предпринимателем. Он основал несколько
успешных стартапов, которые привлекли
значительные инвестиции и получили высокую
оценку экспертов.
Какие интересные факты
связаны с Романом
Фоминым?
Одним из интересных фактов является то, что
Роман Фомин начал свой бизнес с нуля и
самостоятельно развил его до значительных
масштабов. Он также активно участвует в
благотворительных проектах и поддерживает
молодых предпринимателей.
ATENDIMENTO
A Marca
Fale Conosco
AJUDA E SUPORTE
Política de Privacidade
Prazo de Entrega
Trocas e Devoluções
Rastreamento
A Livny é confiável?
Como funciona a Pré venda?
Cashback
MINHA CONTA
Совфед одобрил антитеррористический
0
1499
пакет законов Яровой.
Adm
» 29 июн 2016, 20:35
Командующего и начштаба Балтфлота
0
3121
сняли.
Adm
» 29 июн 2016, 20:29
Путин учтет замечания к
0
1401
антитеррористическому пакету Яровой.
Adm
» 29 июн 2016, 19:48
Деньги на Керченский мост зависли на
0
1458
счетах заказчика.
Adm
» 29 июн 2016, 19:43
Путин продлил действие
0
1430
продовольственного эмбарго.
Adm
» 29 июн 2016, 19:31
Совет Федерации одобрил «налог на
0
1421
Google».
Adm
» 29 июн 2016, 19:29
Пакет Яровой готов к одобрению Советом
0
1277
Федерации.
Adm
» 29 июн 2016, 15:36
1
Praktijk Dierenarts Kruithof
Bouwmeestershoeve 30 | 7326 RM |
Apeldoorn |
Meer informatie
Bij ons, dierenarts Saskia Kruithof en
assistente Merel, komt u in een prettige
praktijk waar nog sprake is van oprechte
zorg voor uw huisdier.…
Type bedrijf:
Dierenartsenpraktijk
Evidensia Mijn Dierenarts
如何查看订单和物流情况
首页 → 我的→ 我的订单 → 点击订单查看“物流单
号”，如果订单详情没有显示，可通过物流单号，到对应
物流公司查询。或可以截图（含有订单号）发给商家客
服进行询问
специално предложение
──────
Reproduce every line of the data above, swapping each occurrence of "Adm" for "Admin" and leaving everything else as it is.

предпринимателем. Он основал несколько
успешных стартапов, которые привлекли
значительные инвестиции и получили высокую
оценку экспертов.
Какие интересные факты
связаны с Романом
Фоминым?
Одним из интересных фактов является то, что
Роман Фомин начал свой бизнес с нуля и
самостоятельно развил его до значительных
масштабов. Он также активно участвует в
благотворительных проектах и поддерживает
молодых предпринимателей.
ATENDIMENTO
A Marca
Fale Conosco
AJUDA E SUPORTE
Política de Privacidade
Prazo de Entrega
Trocas e Devoluções
Rastreamento
A Livny é confiável?
Como funciona a Pré venda?
Cashback
MINHA CONTA
Совфед одобрил антитеррористический
0
1499
пакет законов Яровой.
Admin
» 29 июн 2016, 20:35
Командующего и начштаба Балтфлота
0
3121
сняли.
Admin
» 29 июн 2016, 20:29
Путин учтет замечания к
0
1401
антитеррористическому пакету Яровой.
Admin
» 29 июн 2016, 19:48
Деньги на Керченский мост зависли на
0
1458
счетах заказчика.
Admin
» 29 июн 2016, 19:43
Путин продлил действие
0
1430
продовольственного эмбарго.
Admin
» 29 июн 2016, 19:31
Совет Федерации одобрил «налог на
0
1421
Google».
Admin
» 29 июн 2016, 19:29
Пакет Яровой готов к одобрению Советом
0
1277
Федерации.
Admin
» 29 июн 2016, 15:36
1
Praktijk Dierenarts Kruithof
Bouwmeestershoeve 30 | 7326 RM |
Apeldoorn |
Meer informatie
Bij ons, dierenarts Saskia Kruithof en
assistente Merel, komt u in een prettige
praktijk waar nog sprake is van oprechte
zorg voor uw huisdier.…
Type bedrijf:
Dierenartsenpraktijk
Evidensia Mijn Dierenarts
如何查看订单和物流情况
首页 → 我的→ 我的订单 → 点击订单查看“物流单
号”，如果订单详情没有显示，可通过物流单号，到对应
物流公司查询。或可以截图（含有订单号）发给商家客
服进行询问
специално предложение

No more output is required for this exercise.